Possiamo rilevare alcune incongruenze evidenti. Il governo prosegue con la strada della “pubblicizzazione” dei rapporti di lavoro del pubblico impiego intervenendo al di fuori del luogo naturale dei procedimenti disciplinari che è costituito dalla contrattazione.

In secondo luogo si stabiliscono norme che non tengono conto del principio di “gradualità” e di “proporzionalità” che sono fondamentali in ogni procedimento sanzionatorio. La sostanziale equiparazione di comportamenti, comunque passibili di sanzione, come il dipendente che si assenta per pochi minuti al comportamento del dipendente che risulta totalmente assenze, pone non soltanto ombre di incostituzionalità ma pone le basi per la sua non applicazione. Si pensi la reato introdotto dalla riforma Brunetta – precedentemente citato – che sanziona da uno a cinque anni la falsa attestazioni in servizio e i certificati compiacenti con sanzioni che prevedono la pena detentiva da uno a cinque anni anche per il medico che ha stilato il certificato. Al medico deve inoltre essere applicata la sanzione disciplinare della radiazione dall’albo. L’eccessiva durezza della norma ne ha comportato la non applicazione. I processi per le timbrature per altri e per i certificati compiacenti hanno seguito il classico reato di truffa e pressoché mai il reato introdotto da Brunetta.

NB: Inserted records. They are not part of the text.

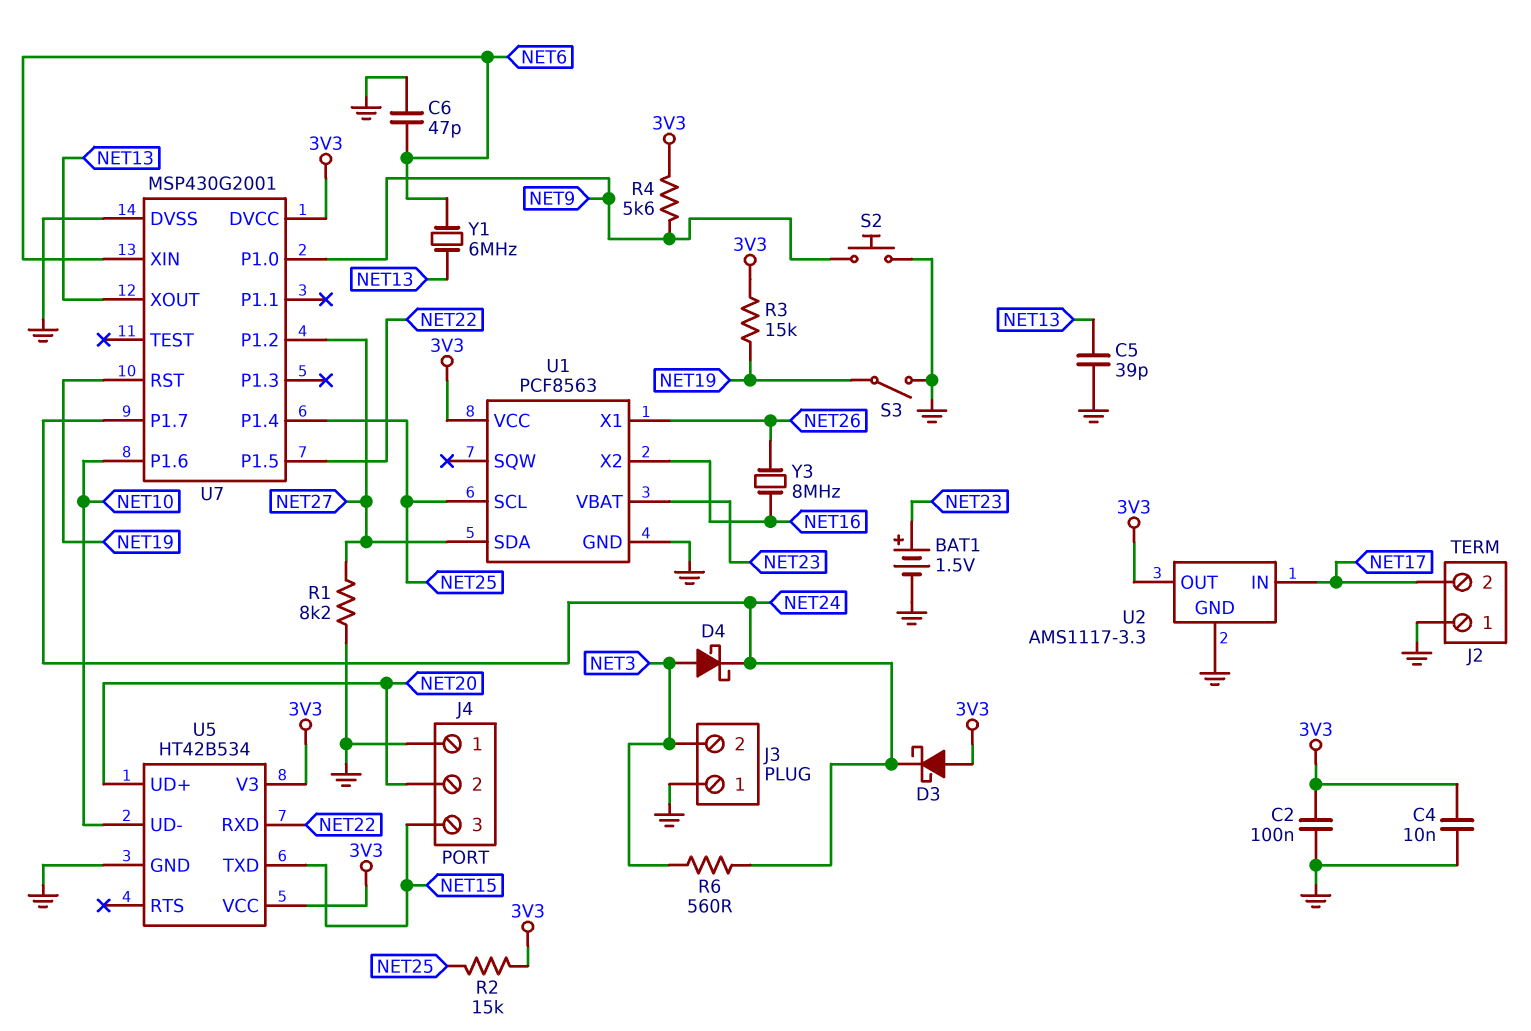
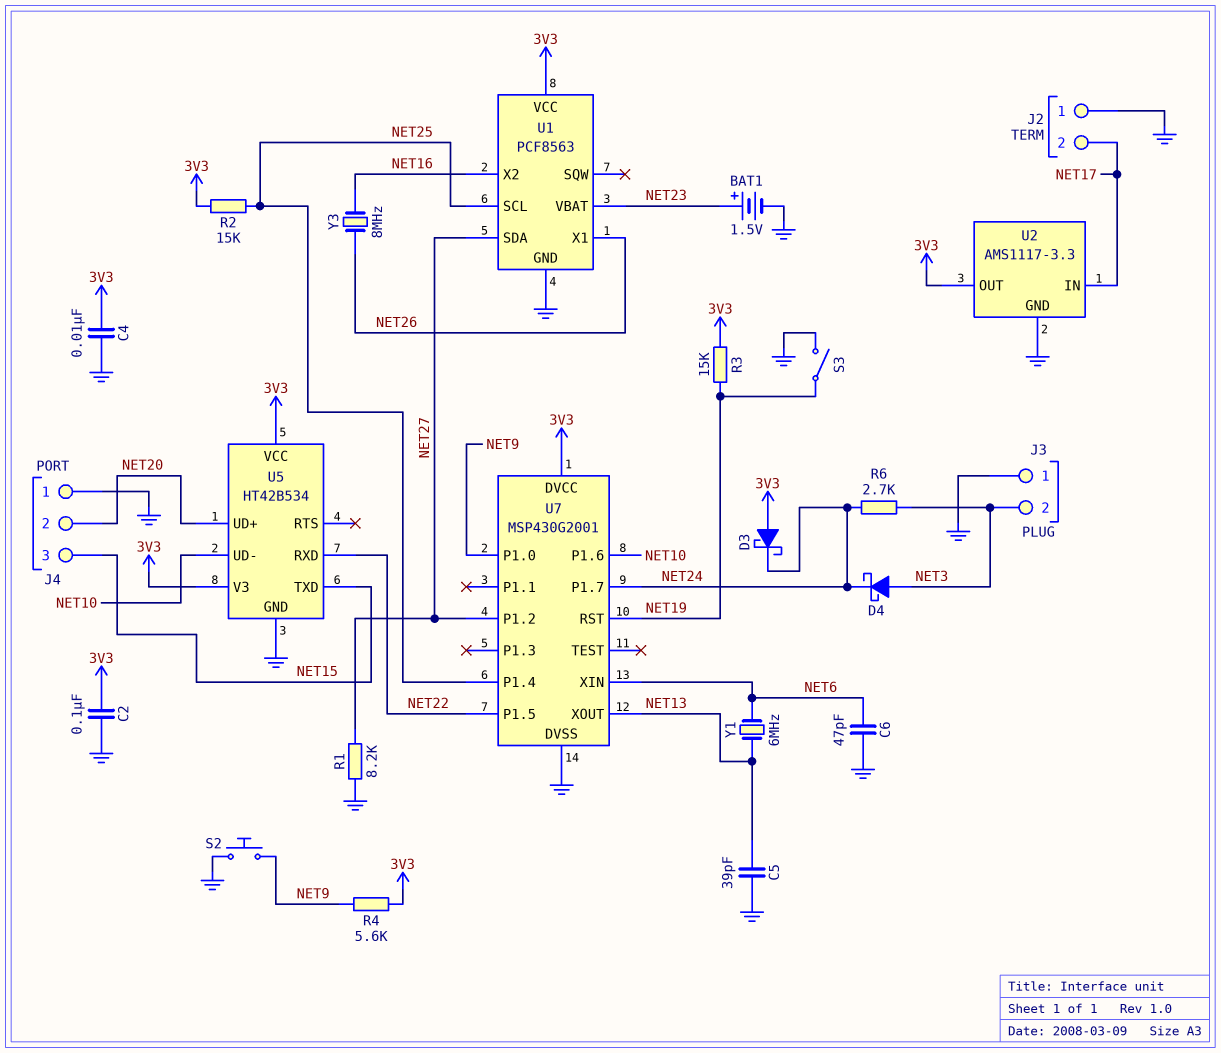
R6: 560 (NET3, NET24) -> 2.7k (NET3, NET24)

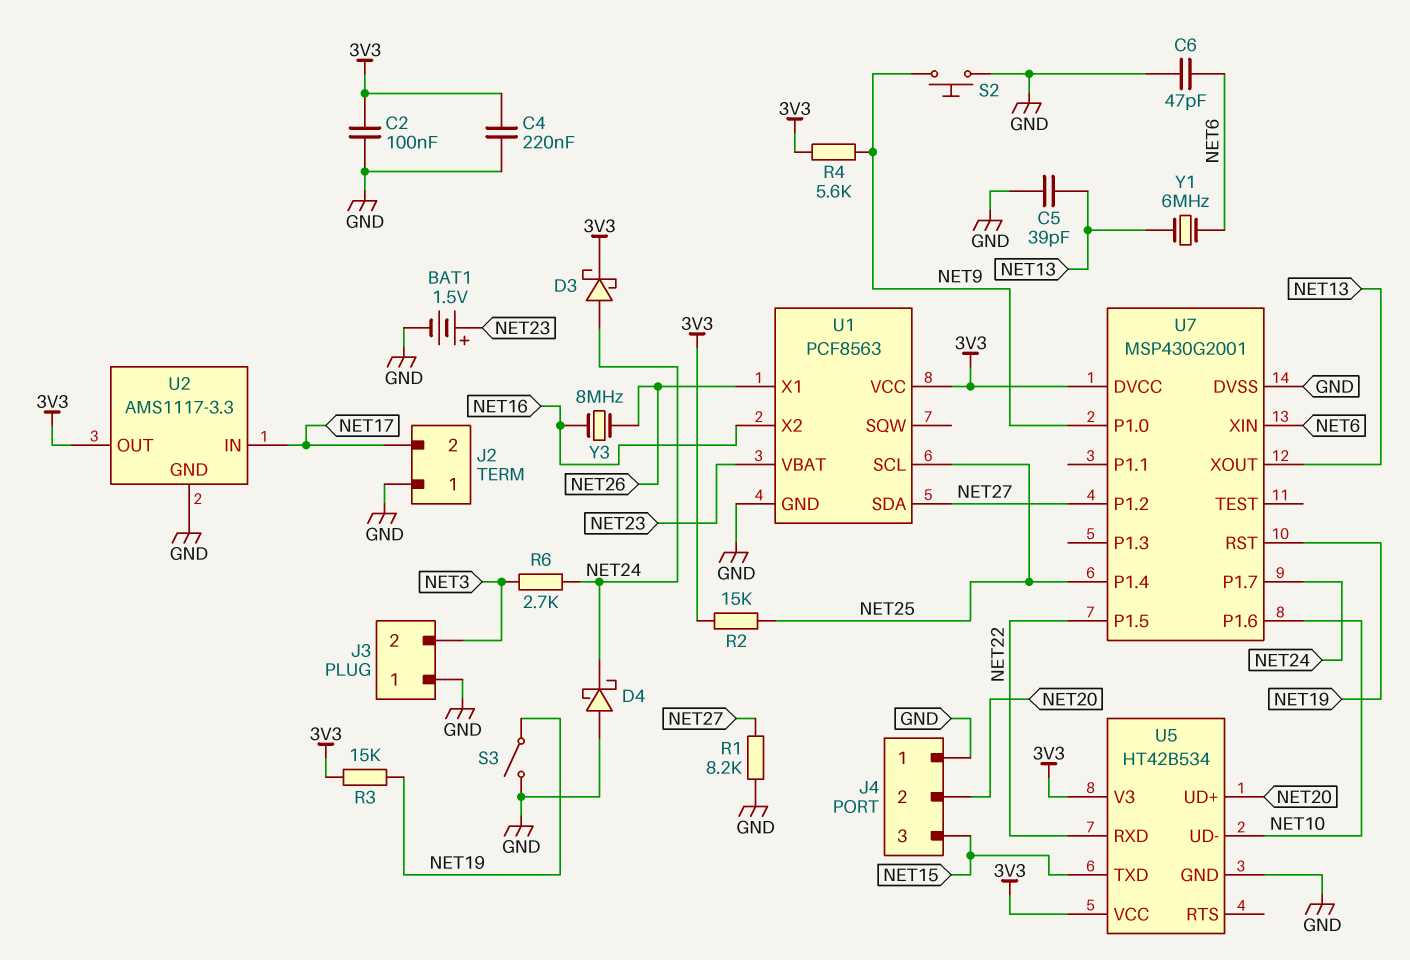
C4: 10nF (3V3, GND) -> 220nF (3V3, GND)
D3: schottky (A 3V3, K NET24) -> schottky (A NET24, K 3V3)
D4: schottky (A NET3, K NET24) -> schottky (A GND, K NET24)

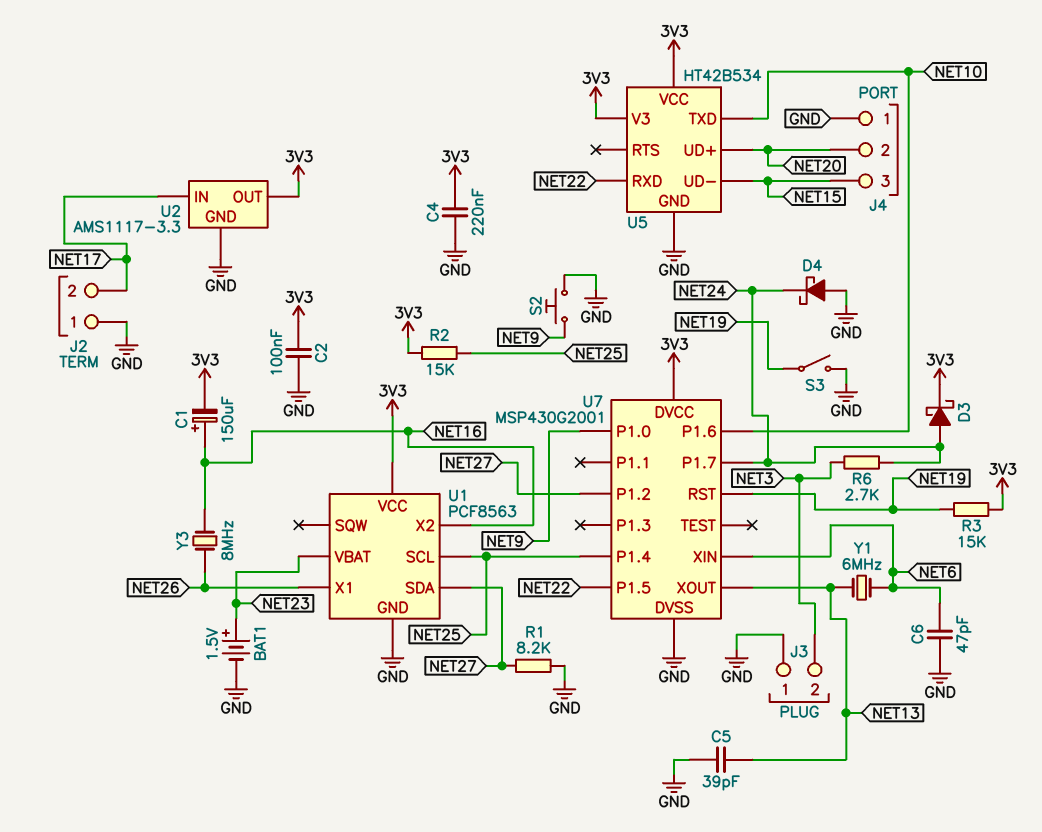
C1: none -> 150uF (plus NET16, minus 3V3)
R4: 5.6k (3V3, NET9) -> none
U5 pin TXD: NET15 -> NET10
U5 pin UD-: NET10 -> NET15

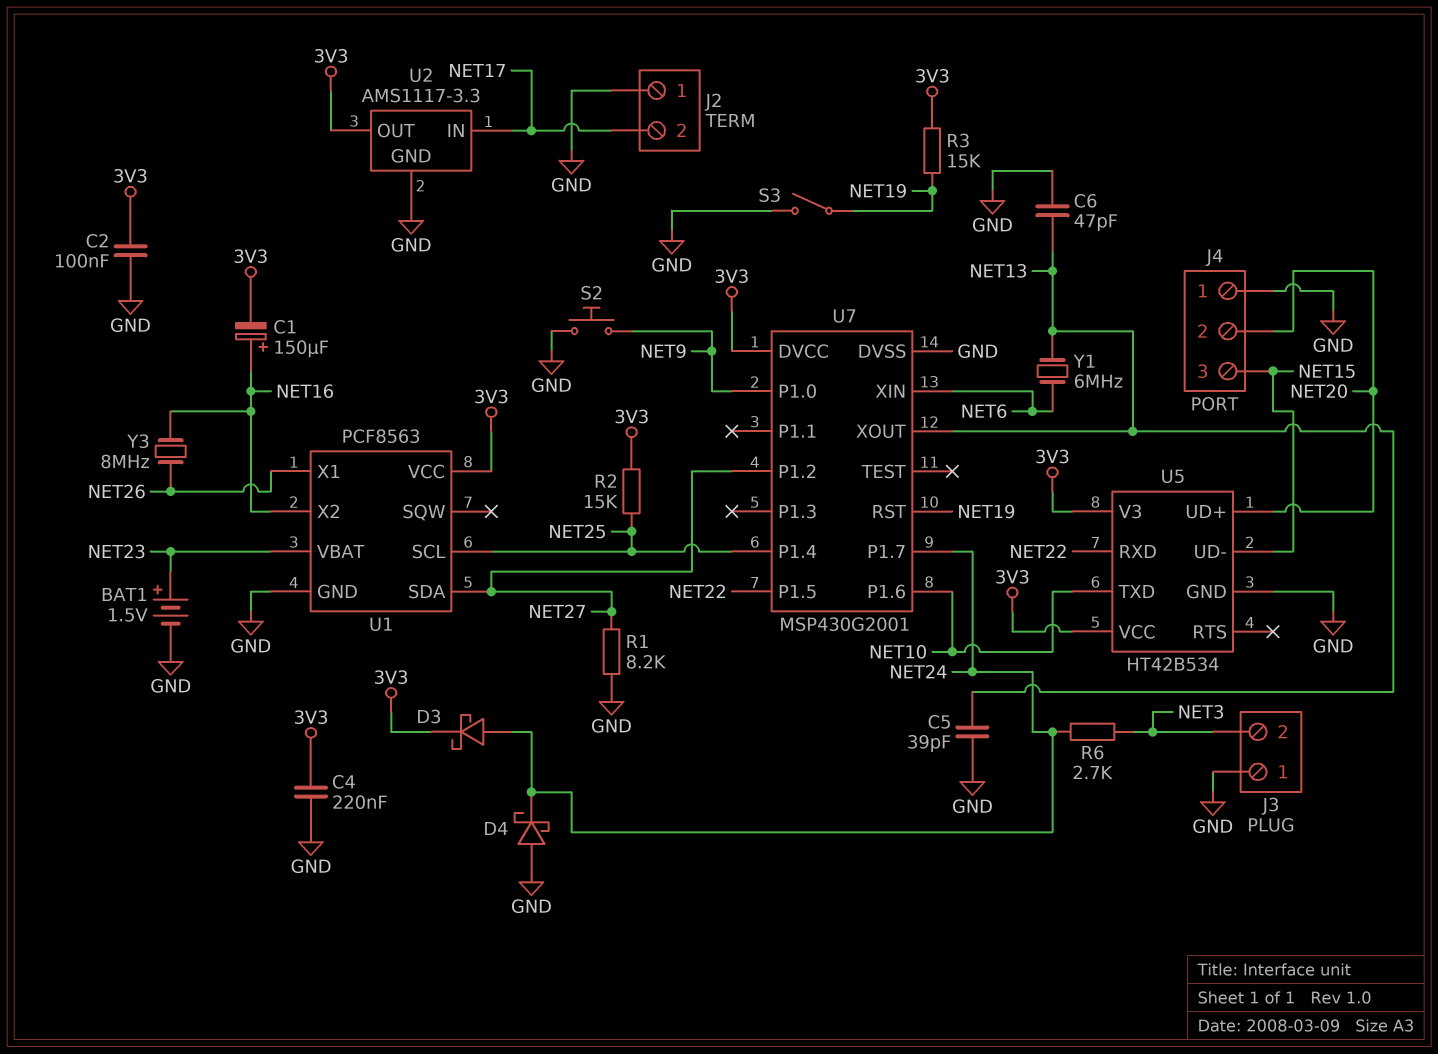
C6: 47pF (GND, NET6) -> 47pF (GND, NET13)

Inoltre vi è stata una revisione solo parziale dei procedimenti disciplinari che, per il resto, seguono le vie e i tempi ordinari. E’ curioso notare che nei casi di licenziamenti disciplinari i tempi di contestazione erano, fino a oggi, raddoppiati rispetto agli altri procedimenti, per valutare compiutamente i fatti di una rilevante gravità e quindi di rilevante conseguenza. Oggi quei tempi – e solo per i fatti gravi – vengono più che dimezzati ponendo un problema non secondario di diritto alla difesa. Si pensi se la contestazione possa essere operata d’estate durante il periodo classicamente feriale per i procedimenti giudiziari dove può essere quasi impossibile trovare un avvocato in termini così stretti.

Sembra il classico decreto destinato più all’opinione pubblica che non a governare il sistema come sono state tante norme contenute nella riforma Brunetta.

E’ significativo il fatto che questo sia al momento il primo di una serie di decreti legislativi che devono generare dalla riforma Madia e che il governo ne abbia deciso l’anticipazione rispetto al resto dei provvedimenti che dovranno riguardare le dotazioni organiche, la revisione dei concorsi, la revisione dei sistemi di valutazione ecc.

Il Consiglio dei ministri decide di cavalcare l’onda mediatica – o forse la subisce – rinunciando, al momento, di provvedere a veri atti di “governo” del personale come il cambiamento dell’organizzazione, la motivazione, i sistemi premianti, lo sblocco del turn over (che si è addirittura inasprito) e, ultimo ma non ultimo, il rinnovo dei contratti del pubblico impiego il cui blocco, come è noto, è stato dichiarato anticostituzionale.

Tutti hanno a cuore l’efficienza della pubblica amministrazione ma questa deve essere perseguita attraverso una politica complessiva.

In questi mesi, invece, il problema del pubblico impiego sembra essere solo la lotta ai “furbetti del cartellino” diventata vera e propria arma di distrazione di massa rispetto a provvedimenti che non si prendono o che vanno in una direzione contraria al c.d. “efficientamento” dei servizi pubblici.

E’ verosimilmente corretto affermare che il termine “riforma” – quanto meno nella sua accezione più nobile – debba essere negato a simili provvedimenti come quello di cui ci siamo occupati.